Job item: Find each line in the records below that contains the word "your", and copy it out.

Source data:
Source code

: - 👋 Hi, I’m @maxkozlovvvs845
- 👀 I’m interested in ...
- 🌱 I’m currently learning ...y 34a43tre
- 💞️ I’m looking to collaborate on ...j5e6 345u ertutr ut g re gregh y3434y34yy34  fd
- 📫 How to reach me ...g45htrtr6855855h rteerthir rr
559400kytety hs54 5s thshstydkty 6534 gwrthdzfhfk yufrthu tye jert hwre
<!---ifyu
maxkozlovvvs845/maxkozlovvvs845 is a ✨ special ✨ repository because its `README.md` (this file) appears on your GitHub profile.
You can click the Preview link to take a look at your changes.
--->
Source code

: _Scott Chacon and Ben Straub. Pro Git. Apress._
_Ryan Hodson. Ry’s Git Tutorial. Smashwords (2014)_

Written answer:
maxkozlovvvs845/maxkozlovvvs845 is a ✨ special ✨ repository because its `README.md` (this file) appears on your GitHub profile.
You can click the Preview link to take a look at your changes.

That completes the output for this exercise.